Comme le dit fort bien M. André Gide, s'il ne fallait pas permettre aux hommes de se déraciner, il ne faudrait pas non plus leur permettre de s'instruire, car « toute instruction est un déracinement par la tête. » Et il ajoute : « Plus l'être est faible, moins il peut supporter l'instruction... L'instruction, apport d'éléments étrangers, ne peut être bonne qu’en tant que l'être à qui elle s’adresse trouvera en lui de quoi y faire face ; ce qu’il ne surmonte pas risque de l'accabler. L'instruction accable le faible. »

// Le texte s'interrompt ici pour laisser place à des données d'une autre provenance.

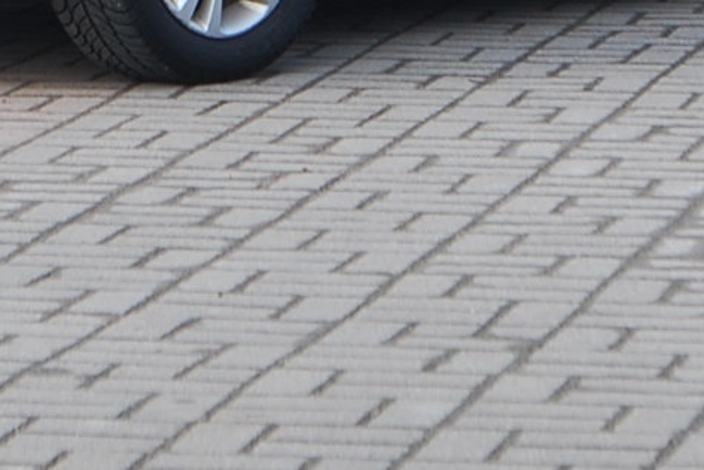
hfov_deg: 7.0
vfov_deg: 4.6
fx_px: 5772
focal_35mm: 295
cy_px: -408
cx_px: 320
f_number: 9
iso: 200
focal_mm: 48
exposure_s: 1/125
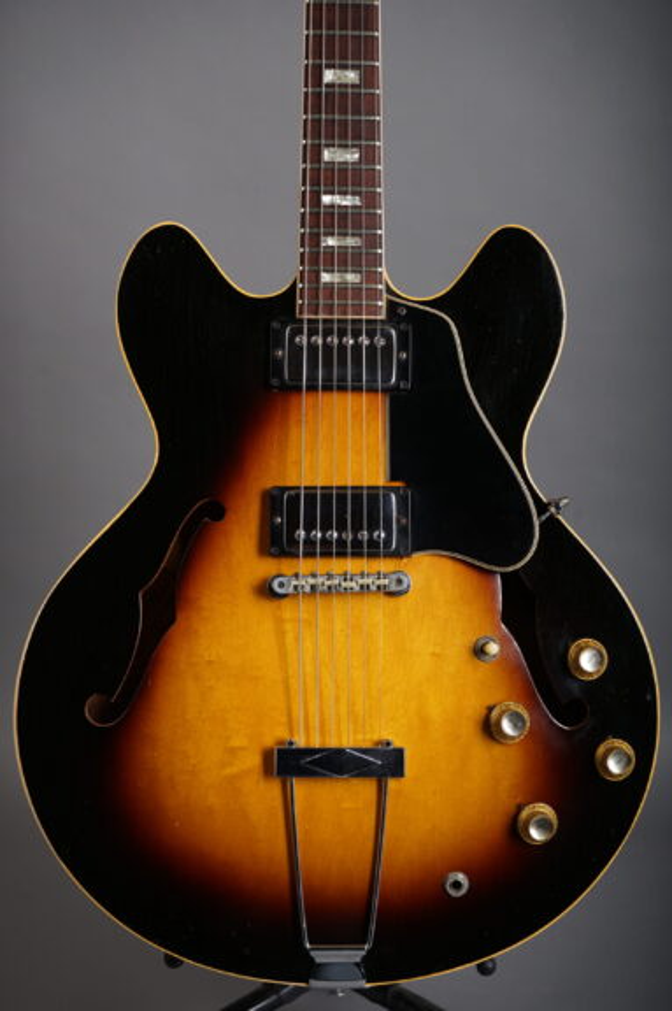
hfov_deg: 19.7
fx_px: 1935
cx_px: 336
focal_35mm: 69
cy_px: 506
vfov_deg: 29.3
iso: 160
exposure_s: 1/160
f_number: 9
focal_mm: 69
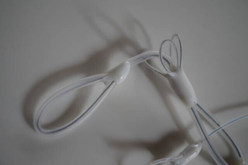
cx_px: 124
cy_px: 82
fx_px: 310
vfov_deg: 29.8
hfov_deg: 43.7
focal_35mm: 45
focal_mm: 30
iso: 400
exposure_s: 1/60
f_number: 4
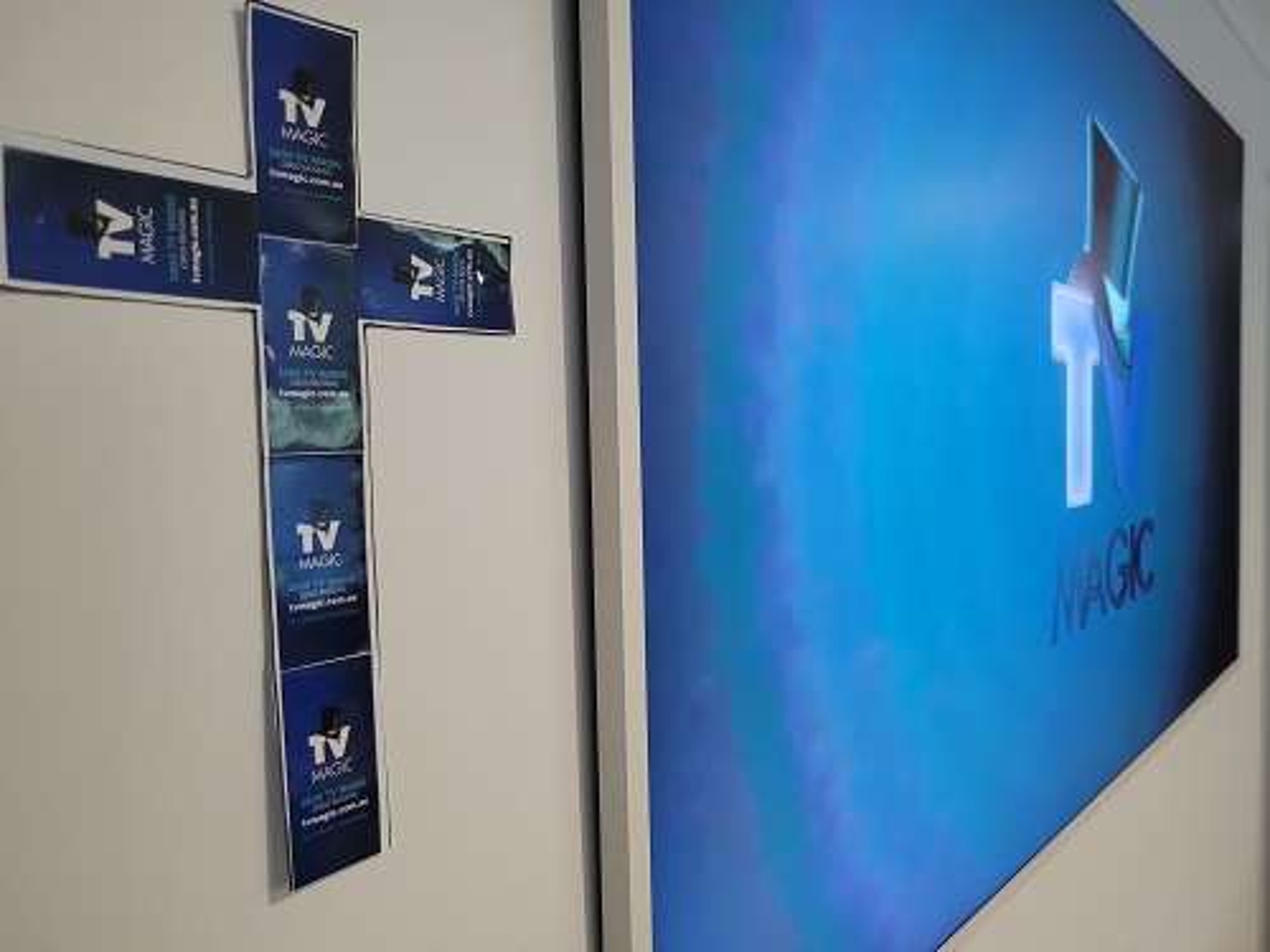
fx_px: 954
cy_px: 476
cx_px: 635
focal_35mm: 26
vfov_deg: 53.1
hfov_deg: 67.3
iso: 640
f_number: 1.8
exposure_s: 1/50
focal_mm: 5.4
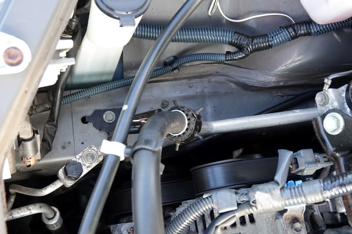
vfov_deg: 27.0
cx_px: 176
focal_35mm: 50
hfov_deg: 39.6
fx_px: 489
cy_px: 117
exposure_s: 1/50
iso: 320
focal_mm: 18.21
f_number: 3.2
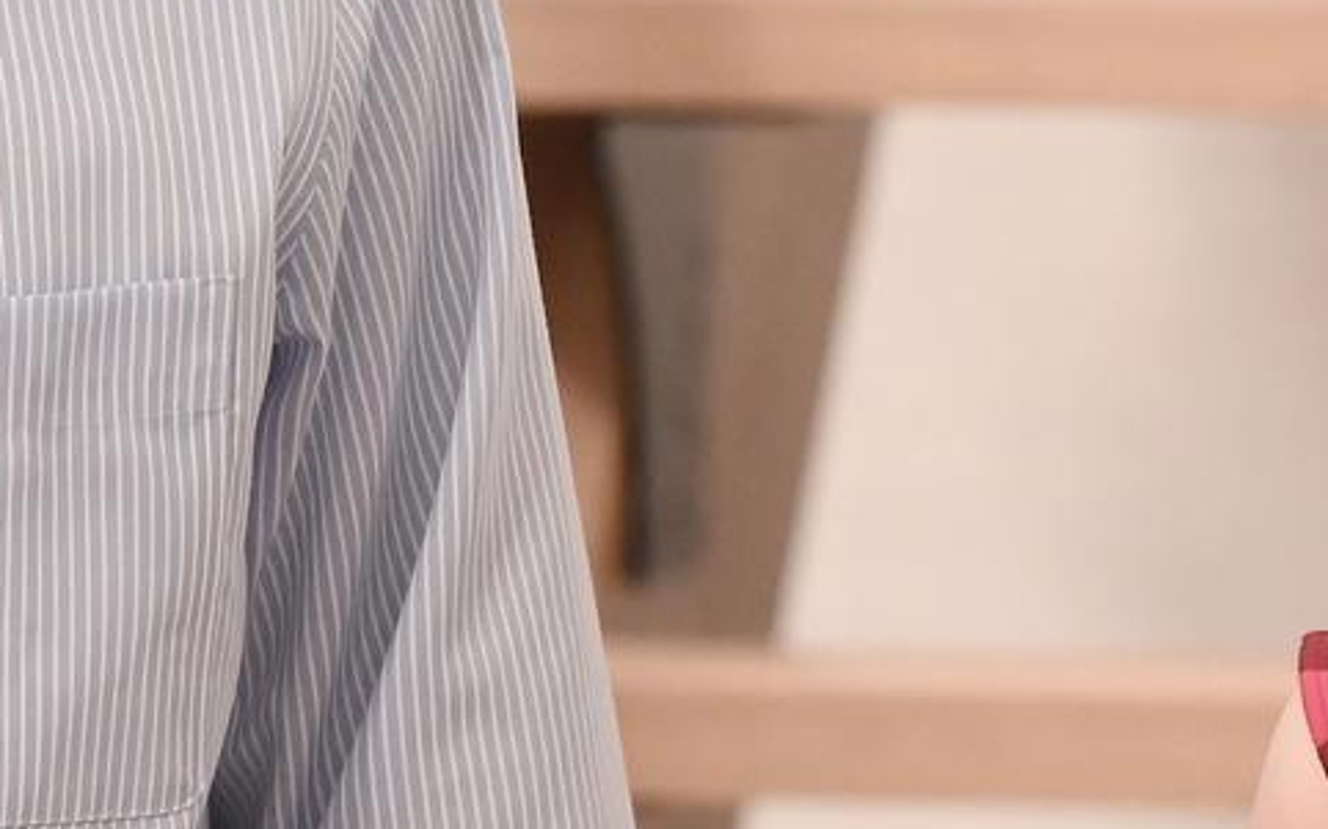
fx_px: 25256
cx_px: 601
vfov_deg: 1.9
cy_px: -180
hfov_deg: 3.0
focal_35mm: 698
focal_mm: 165
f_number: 5.6
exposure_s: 1/60
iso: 4000
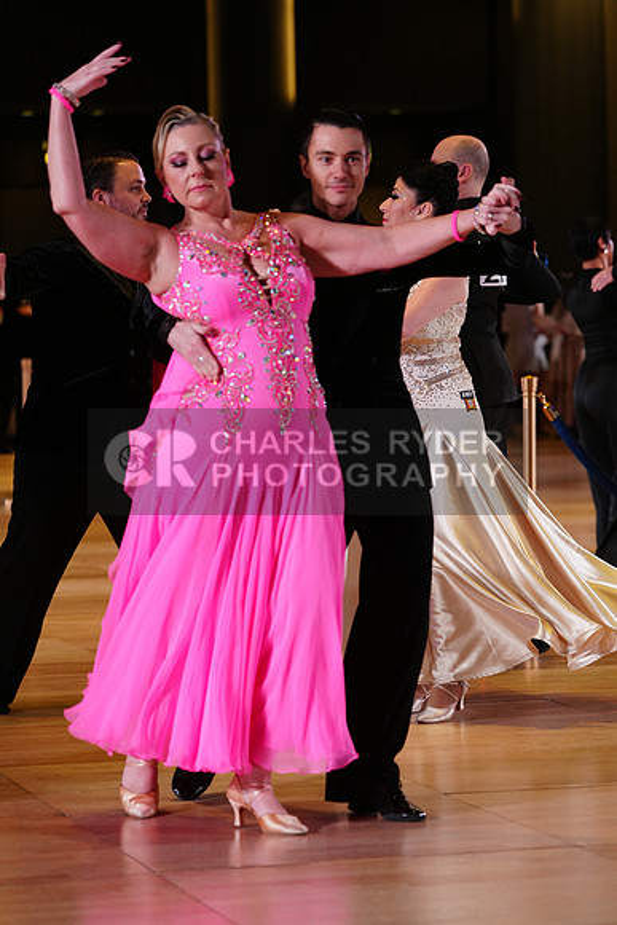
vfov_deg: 15.8
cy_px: 462
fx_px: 3340
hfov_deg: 10.6
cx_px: 308
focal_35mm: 130
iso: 1600
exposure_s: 1/400
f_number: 4
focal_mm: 130
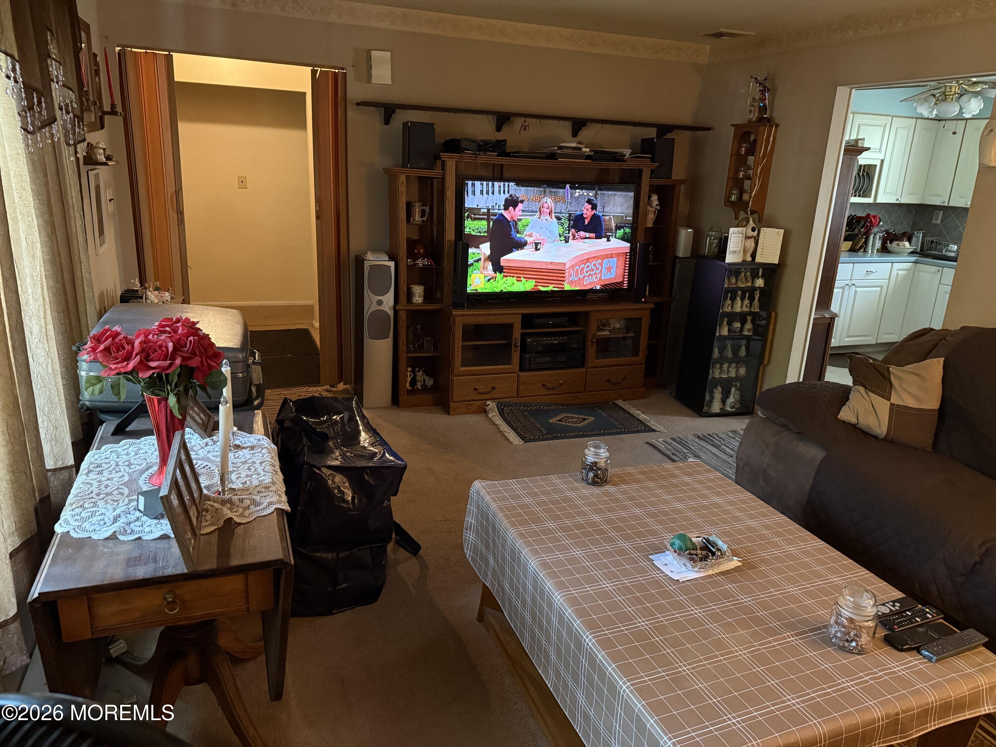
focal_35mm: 24
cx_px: 498
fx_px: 691
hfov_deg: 71.6
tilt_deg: -15.5
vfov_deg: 56.8
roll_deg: -2.7
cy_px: 374
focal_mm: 6.76
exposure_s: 1/40
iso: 800
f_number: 1.78
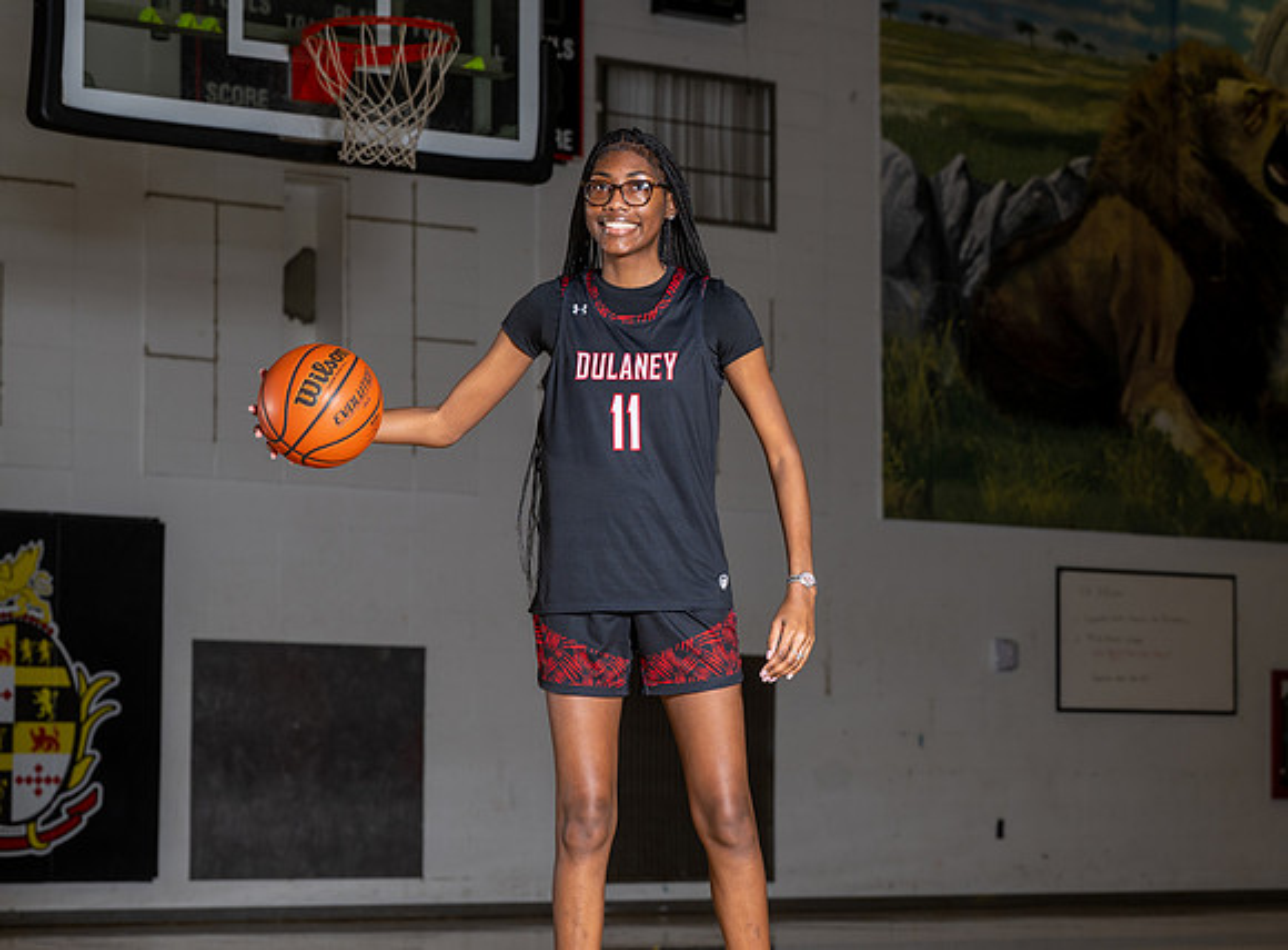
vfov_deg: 14.1
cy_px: 522
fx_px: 3838
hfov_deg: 19.1
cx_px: 689
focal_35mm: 104
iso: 80
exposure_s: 1/200
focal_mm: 70
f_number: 4.5
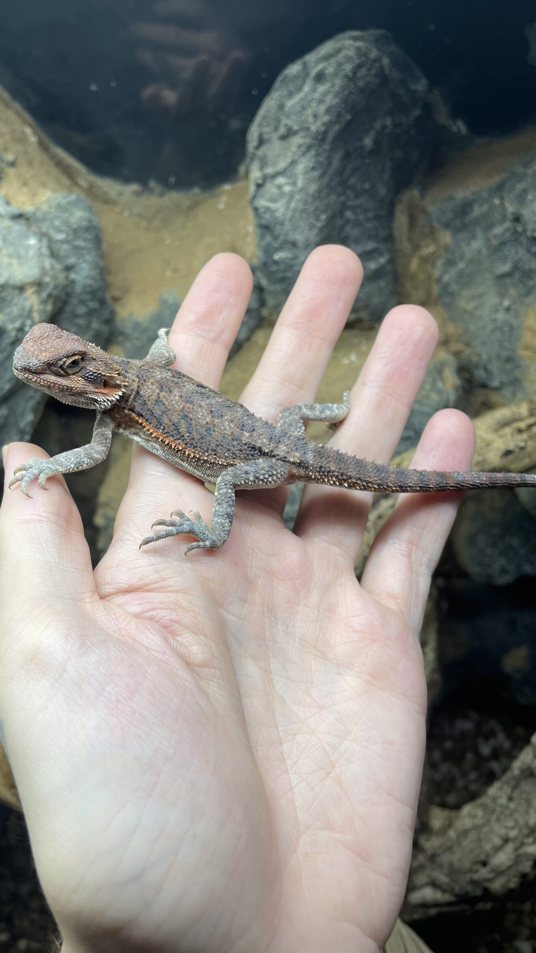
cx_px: 180
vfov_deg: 64.3
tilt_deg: -32.1
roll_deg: +4.2
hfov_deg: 38.5
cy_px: 464
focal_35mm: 30
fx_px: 758
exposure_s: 1/198
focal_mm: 4.2
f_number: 1.6
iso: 32
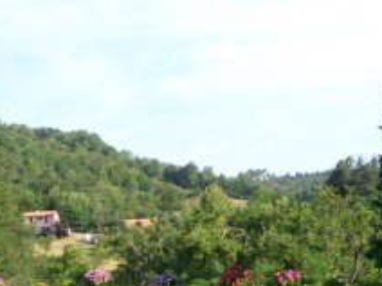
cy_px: 210
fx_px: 795
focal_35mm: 72
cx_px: 220
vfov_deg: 20.3
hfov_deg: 27.0
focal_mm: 6.1
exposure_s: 1/400
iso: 64
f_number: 2.7
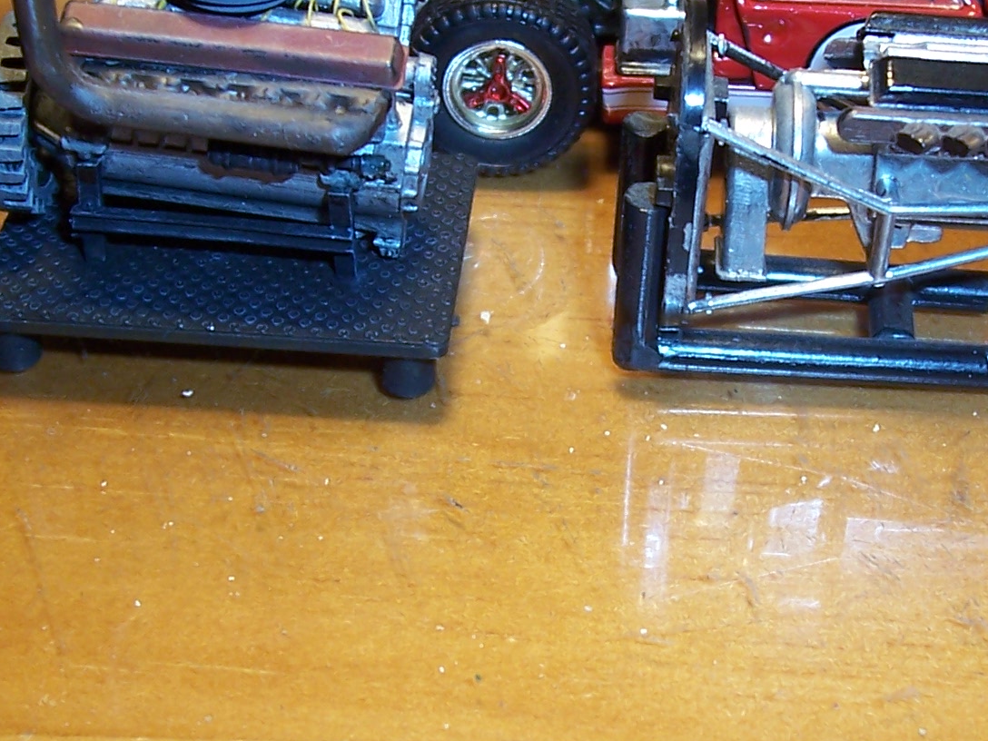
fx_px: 2055
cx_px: 654
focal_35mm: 72
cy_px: 401
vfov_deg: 20.4
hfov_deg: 26.9
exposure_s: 1/125
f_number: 2.7
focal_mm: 5.6
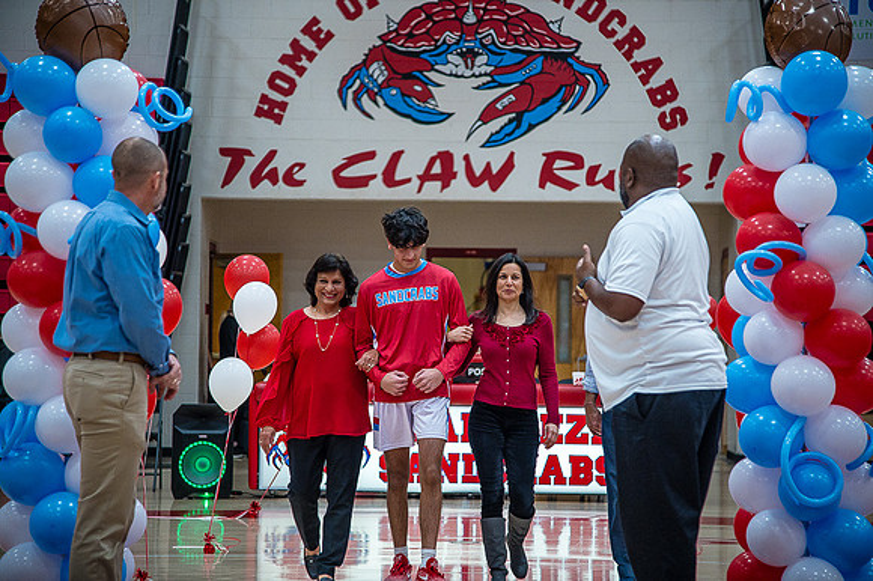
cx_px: 436
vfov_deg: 13.0
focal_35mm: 105
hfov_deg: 19.5
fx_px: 2545
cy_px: 290
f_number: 4
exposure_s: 1/320
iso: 2000
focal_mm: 105
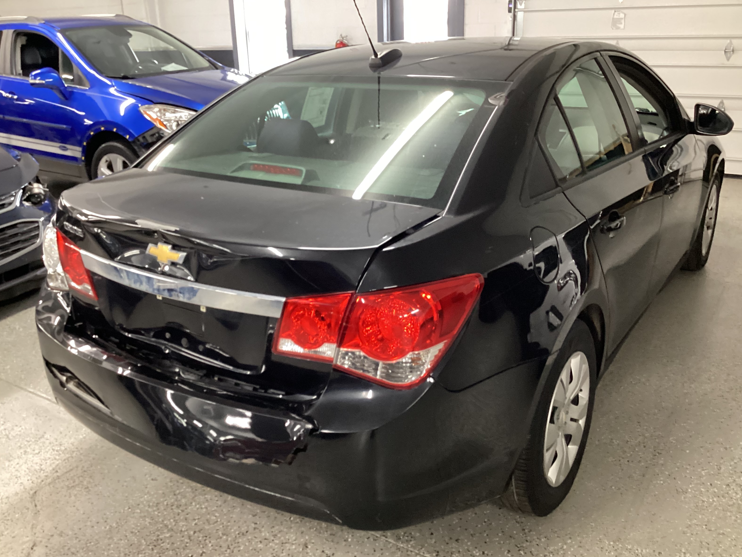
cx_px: 361
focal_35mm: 32
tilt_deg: -22.3
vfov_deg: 44.2
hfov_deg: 56.8
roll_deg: +2.2
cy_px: 286
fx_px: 686
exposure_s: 1/25
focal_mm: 3.3
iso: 400
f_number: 2.4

Malheureusement, il est difficile de distinguer, pendant l'enfance et même pendant la jeunesse des hommes, les faibles d'avec les forts. L'on se trouve, ici comme partout, devant une question insoluble. Toute mesure prise en faveur des faibles entrave les forts dans leur développement ; toute mesure prise en faveur des forts écrase les faibles. Les uns et les autres étant presque également utiles, les uns par leur nombre, les autres par leur intelligence, le cas est des plus embarrassants. M. André Gide n'a pu le résoudre ; il émet des doutes, ce qui, du moins, est sage :

« Instruction, dépaysement, déracinement, — il faudrait pouvoir en user selon les forces de chacun ; on y trouve danger sitôt que ce n'est plus profit ; et que les faibles y agonisent, c’est ce que montrent Les Déracinés ; mais pour préserver du danger le faible, nous aveuglerons-nous sur le profit du fort ? »

Il faudrait peut-être laisser dormir ces questions insolubles. Quand on les réveille, elles mordent et nous communiquent, par leurs morsures, le venin de l'inquiétude. Il reste, cependant, que M. André Gide a raison sur un point. De ce que les sept Lorrains du roman de M. Barrés ont eu tort de venir à Paris, puisqu'ils se sont tous plus ou moins noyés, il ne s'en suit pas qu'un huitième Lorrain, aura tort de suivre leur exemple. Car ce huitième Lorrain, ce sera peut-être un Barrès.

Ainsi finit par un compliment cette dispute où M. Gide a montre qu'il savait voit à la fois l’envers et l'endroit des choses, ce qui est toute la philosophie.